Almost exactly a year ago, 364 days, Kentucky basketball was at a low ebb, after a season-opening humiliation against Duke. A year later, when Kentucky found itself back in the Champion’s Classic, ranked No. 2 in the nation, ready to take on No. 1-ranked Michigan State, the Wildcats were not about to repeat last year’s failure. Not if Tyrese Maxey had anything to say about.

In his first college game, under the bright lights of New York City, Maxey seemed to take a page out of the Sinatra playbook. If you can make it here, kid, you can make it anywhere.

Maxey made the difference in Kentucky’s 69-62 victory Tuesday night, scoring a game-high 26 points and taking control down the stretch. Kentucky, which grabbed the lead late in the first half, stretched it as far as 13 points midway through the second half of a pair of 3s from Kahlil Whitney and Nate Sestina.

But the biggest shot came when State had climbed to within 2 points at 62-60 on a Cassius Winston 3-point play. Maxey took the best shot from the State All-American, and calmly answered. He dribbled outside the top of the key, found enough space to launch, and fired a deep 3-pointer, probably about 28 feet out. When it splashed through, former Kentucky guard John Wall, not for the first time, leaped to his feet at midcourt. This, Wall seemed to say, is how I used to do it.

It was an odd pair of games, this year’s Champion’s Classic. Recently, national analysts Jeff Goodman wrote a column about how Kentucky and Duke’s rosters didn’t seem to contain a single NBA lottery pick. Goodman might want to run that one back up the NBA flagpoles this morning.

Maxey had 26 points, hitting 3-of-7 3-point shots, and went 9-for-10 at the foul line. He also had 5 rebounds, which was fairly crucial for a Kentucky team that played its best when Maxey, Hagans and fellow guard Immanuel Quickley were on the floor together.  Nobody on Kentucky’s team was as sharp as Maxey. The Wildcats shot 38%, and scratched to a 30-30 tie on rebounds despite subpar efforts from big men Nick Richards and E.J. Montgomery.

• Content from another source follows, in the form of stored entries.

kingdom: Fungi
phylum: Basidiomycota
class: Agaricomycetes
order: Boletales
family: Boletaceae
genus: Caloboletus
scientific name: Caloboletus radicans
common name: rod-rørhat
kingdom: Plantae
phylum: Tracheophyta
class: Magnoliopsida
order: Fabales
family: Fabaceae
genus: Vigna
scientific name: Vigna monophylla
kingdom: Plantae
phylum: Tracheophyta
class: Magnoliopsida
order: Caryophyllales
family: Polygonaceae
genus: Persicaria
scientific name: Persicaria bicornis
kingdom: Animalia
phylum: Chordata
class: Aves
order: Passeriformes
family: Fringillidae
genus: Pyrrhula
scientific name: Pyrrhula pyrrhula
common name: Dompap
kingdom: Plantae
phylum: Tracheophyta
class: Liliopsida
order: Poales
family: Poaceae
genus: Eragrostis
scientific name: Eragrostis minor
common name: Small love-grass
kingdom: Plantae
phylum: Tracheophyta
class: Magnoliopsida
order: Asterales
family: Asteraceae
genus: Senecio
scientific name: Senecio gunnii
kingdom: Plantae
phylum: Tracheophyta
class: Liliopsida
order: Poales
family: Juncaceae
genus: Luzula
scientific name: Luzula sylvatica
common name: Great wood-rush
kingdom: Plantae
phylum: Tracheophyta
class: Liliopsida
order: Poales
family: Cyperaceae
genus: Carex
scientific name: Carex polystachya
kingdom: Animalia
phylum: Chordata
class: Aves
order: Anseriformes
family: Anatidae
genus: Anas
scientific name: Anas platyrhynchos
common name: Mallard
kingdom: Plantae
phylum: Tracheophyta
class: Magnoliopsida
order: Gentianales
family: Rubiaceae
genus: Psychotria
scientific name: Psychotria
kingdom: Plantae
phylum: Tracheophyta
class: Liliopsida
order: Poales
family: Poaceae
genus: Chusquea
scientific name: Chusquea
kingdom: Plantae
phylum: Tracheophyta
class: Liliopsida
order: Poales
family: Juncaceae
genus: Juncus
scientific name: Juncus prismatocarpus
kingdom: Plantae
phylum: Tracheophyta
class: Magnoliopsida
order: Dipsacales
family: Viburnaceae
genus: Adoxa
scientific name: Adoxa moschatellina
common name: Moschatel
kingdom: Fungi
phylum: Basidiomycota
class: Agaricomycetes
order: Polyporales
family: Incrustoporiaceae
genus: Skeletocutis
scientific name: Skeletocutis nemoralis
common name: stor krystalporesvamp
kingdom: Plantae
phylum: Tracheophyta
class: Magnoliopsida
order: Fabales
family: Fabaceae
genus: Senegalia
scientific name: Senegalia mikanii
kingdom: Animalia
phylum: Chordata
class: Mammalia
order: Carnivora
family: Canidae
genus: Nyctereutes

But the story in Madison Square Garden was Maxey.

Maxey driving, Maxey shooting, Maxey taking away those memories from a year prior when Kentucky looked hopeless against a squad of Duke alpha dogs. A surprised John Calipari admitted of Maxey’s play, “What I saw today is what I saw in high school. I had not seen it to this point.”

Kentucky found its alpha dog — er, Wildcat. A star was born in New York City. And even if it feels like that happens every day in the Big Apple and almost as frequently in Lexington, this one felt extra special.